The researchers suggest that protective immunity in SARS-CoV-2 infection hinges on several important regulatory points. One is the nasal microbiome, which is disrupted in this infection and results in a decrease in some cytokines that are important in controlling the virus.
The second is the local cytokine profile in the nasal mucosa, which determines the production of local antibodies in the nasopharynx. And thirdly, some bacterial genera increase in association with higher levels of inflammation, both mucosal and systemic.
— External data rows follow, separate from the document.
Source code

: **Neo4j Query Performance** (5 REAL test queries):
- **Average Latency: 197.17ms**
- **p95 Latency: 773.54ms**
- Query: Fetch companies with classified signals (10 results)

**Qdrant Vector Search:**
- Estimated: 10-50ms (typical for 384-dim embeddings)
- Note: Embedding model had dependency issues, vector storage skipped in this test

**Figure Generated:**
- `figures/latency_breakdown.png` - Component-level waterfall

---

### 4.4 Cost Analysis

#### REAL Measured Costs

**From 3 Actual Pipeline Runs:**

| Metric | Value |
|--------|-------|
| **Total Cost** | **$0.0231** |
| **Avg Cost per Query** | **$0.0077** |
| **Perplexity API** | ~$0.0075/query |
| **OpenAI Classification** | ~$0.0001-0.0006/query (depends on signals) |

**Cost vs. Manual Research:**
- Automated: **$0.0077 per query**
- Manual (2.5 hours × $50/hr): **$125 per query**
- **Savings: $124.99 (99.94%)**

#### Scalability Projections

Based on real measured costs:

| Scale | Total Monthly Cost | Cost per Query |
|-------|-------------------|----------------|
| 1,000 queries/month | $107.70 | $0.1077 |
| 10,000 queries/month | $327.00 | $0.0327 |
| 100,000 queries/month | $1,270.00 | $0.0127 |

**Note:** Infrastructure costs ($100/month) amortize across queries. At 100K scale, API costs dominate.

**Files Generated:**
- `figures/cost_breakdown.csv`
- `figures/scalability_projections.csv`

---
These appear to be the result of specific cytokine release patterns and are associated with poor outcomes.
This indicates the need to understand, through future studies, how the nasal microbiome is involved in the local and systemic reactions to the infection. Some researchers have shown a possible link between microbiota in the nose and the baseline production of type I and type III interferons.
Such individual differences in the amount of interferon secreted by the nasal bacteria could explain, in part, why different individuals respond so differently to the virus.
The range of mucosal immune responses (or the absence thereof) may also determine novel therapeutic modalities to enhance individual protection against the virus by increasing specific IgA production. Especially important may be the cytokine CCL2 and type I interferon.
The presence of SARS-CoV-2 infection could cause epithelial barrier breakdown and perturbations of nasal flora. These changes may, in turn, allow nasal pathobionts to enter the body, triggering systemic inflammation. A similar cycle has been reported to occur in the gut.
As a result, these patients may have a higher risk of severe COVID-19 disease. “Our study identifies novel host-viral-microbiome interactions during infection with SARS-CoV-2 which may help new strategies for identifying at risk individuals.”
medRxiv publishes preliminary scientific reports that are not peer-reviewed and, therefore, should not be regarded as conclusive, guide clinical practice/health-related behavior, or treated as established information.